A previously unreleased analysis prepared by the U.S. Department of Treasury says the total in new taxes resulting from the cap and trade law would be between $100 billion to $200 billion a year.   At the upper end of the administration's estimate, the cost per American household would be an extra $1,761 a year, according to Decian McCullagh, a correspondent with

A second memorandum, which was prepared for Obama's transition team after the November election, says this about climate change policies: "Economic costs will likely be on the order of 1 percent of gross domestic product (GDP), making them equal in scale to all existing environmental regulation."

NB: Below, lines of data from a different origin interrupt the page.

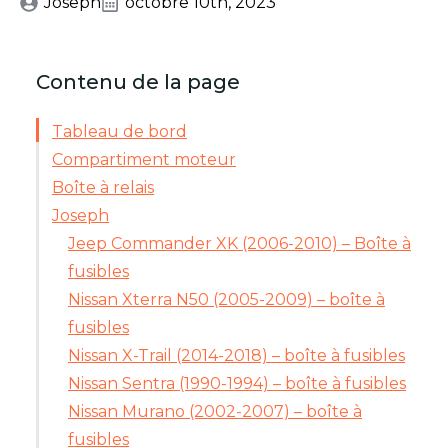
Joseph
octobre 10th, 2023
Contenu de la page
Tableau de bord
Compartiment moteur
Boîte à relais
Joseph
Jeep Commander XK (2006-2010) – Boîte à
fusibles
Nissan Xterra N50 (2005-2009) – boîte à
fusibles
Nissan X-Trail (2014-2018) – boîte à fusibles
Nissan Sentra (1990-1994) – boîte à fusibles
Nissan Murano (2002-2007) – boîte à
fusibles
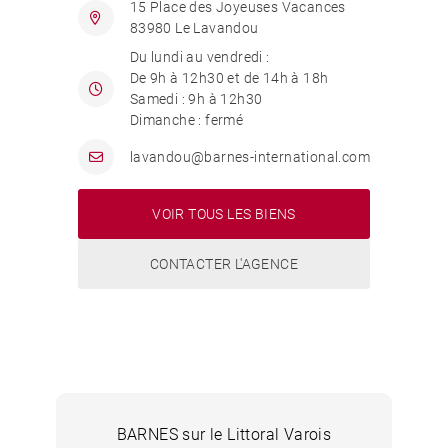
15 Place des Joyeuses Vacances
83980 Le Lavandou
Du lundi au vendredi :
De 9h à 12h30 et de 14h à 18h
Samedi : 9h à 12h30
Dimanche : fermé
lavandou@barnes-international.com
VOIR TOUS LES BIENS
CONTACTER L'AGENCE
BARNES sur le Littoral Varois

The House of Representatives approved the law by a narrow margin in June, but the bill is bound to face significant opposition in the Senate.   The author sited the heavy cost as one reason the bill faces an uncertain future:

  • House Republican Leader John Boehner has estimated the additional tax bill would be at $366 billion a year, or $3,100 a year per family.
  • Democrats have pointed to estimates from John Reilly of the Massachusetts Institute of Technology, who put the cost at $800 a year per family, and noted that tax credits to low income households could offset part of the bite.
  • The Heritage Foundation says that, by 2035, "the typical family of four will see its direct energy costs rise by over $1,500 per year."

The documents, obtained under the Freedom of Information Act by the Competitive Enterprise Institute, also say: "Given the administration's proposal to auction all emission allowances, a cap-and-trade program could generate federal receipts on the order of $100 to $200 billion annually."  Because personal income tax revenues bring in around $1.37 trillion a year, a $200 billion additional tax would be the equivalent of a 15 percent increase a year.  A $100 billion additional tax would represent a 7 or 8 percent increase a year.